WHAT YOU HAVE TO DO: Copy out the data verbatim, beginning with the line containing "Photographs of a" and continuing through the line containing "dist [0.025792, -0.040919]". Omit the pictures from your answer.

GIVEN RECORDS:
______________________________
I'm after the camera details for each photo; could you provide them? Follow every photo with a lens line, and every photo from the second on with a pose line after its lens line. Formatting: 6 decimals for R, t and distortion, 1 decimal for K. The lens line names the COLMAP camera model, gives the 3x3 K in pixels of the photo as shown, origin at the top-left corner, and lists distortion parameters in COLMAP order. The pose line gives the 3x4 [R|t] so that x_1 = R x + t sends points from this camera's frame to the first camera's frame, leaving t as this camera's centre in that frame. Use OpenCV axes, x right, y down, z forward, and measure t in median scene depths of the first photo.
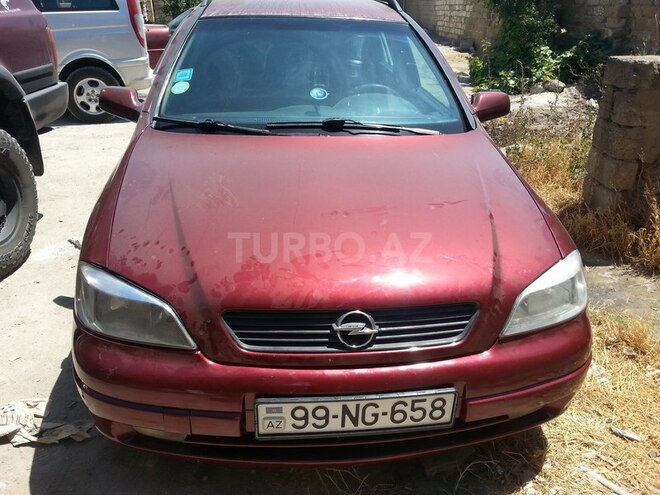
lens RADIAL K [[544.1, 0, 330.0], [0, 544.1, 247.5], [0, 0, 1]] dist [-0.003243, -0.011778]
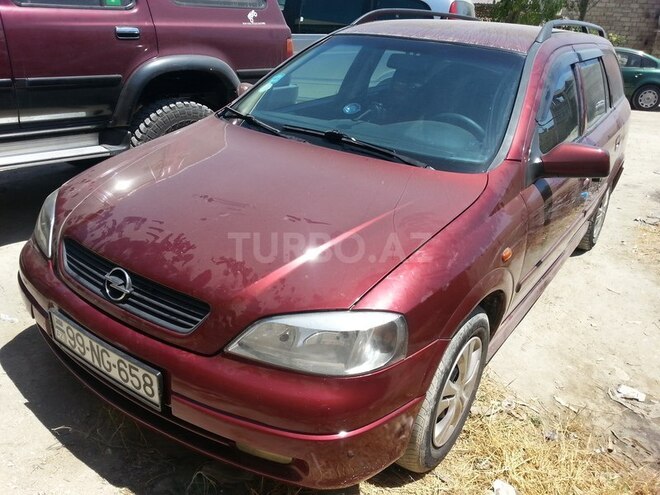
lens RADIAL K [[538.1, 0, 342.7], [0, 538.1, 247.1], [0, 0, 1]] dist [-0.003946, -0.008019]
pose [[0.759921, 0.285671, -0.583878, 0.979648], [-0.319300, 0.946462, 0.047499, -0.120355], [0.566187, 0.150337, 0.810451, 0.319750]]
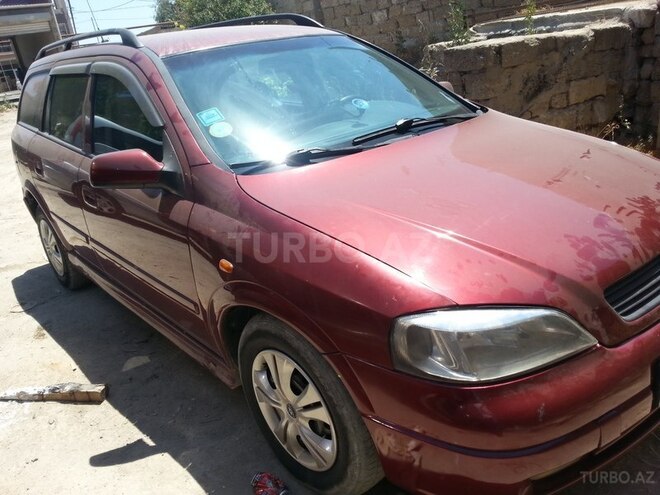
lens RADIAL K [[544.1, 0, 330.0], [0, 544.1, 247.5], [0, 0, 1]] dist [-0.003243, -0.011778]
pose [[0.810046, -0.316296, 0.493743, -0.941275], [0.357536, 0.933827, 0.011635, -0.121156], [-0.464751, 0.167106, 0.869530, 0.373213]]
______________________________
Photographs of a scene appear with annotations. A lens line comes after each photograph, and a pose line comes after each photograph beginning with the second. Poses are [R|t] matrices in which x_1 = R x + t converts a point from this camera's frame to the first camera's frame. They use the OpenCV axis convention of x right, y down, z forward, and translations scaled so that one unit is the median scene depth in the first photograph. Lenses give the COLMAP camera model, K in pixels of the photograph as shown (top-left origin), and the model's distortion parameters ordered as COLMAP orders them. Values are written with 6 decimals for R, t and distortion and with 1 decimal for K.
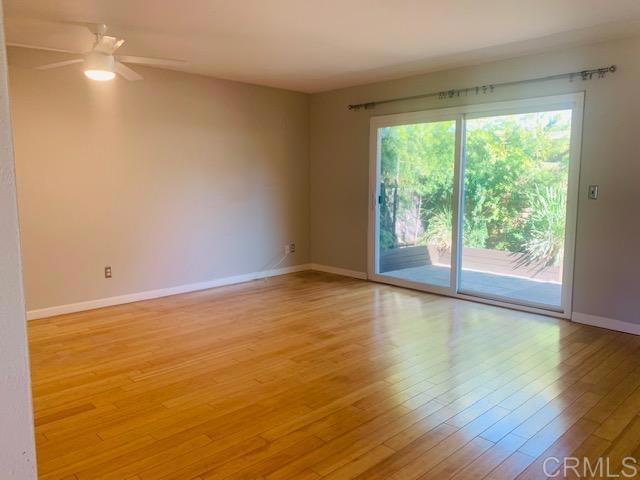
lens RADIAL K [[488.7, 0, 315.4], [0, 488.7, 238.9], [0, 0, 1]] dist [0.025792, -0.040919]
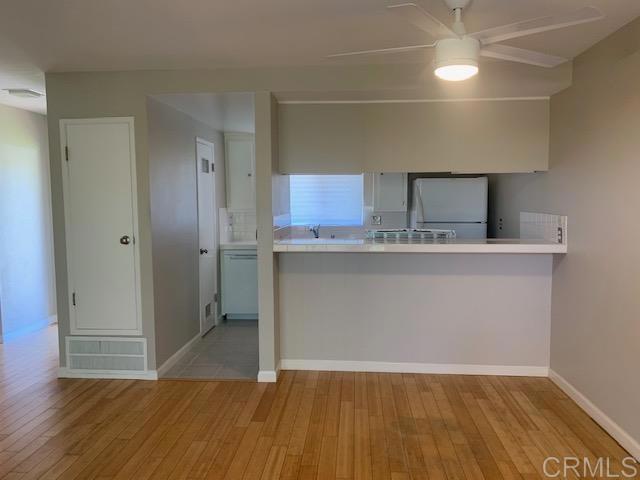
______________________________
TASK RESPONSE:
Photographs of a scene appear with annotations. A lens line comes after each photograph, and a pose line comes after each photograph beginning with the second. Poses are [R|t] matrices in which x_1 = R x + t converts a point from this camera's frame to the first camera's frame. They use the OpenCV axis convention of x right, y down, z forward, and translations scaled so that one unit is the median scene depth in the first photograph. Lenses give the COLMAP camera model, K in pixels of the photograph as shown (top-left origin), and the model's distortion parameters ordered as COLMAP orders them. Values are written with 6 decimals for R, t and distortion and with 1 decimal for K.
lens RADIAL K [[488.7, 0, 315.4], [0, 488.7, 238.9], [0, 0, 1]] dist [0.025792, -0.040919]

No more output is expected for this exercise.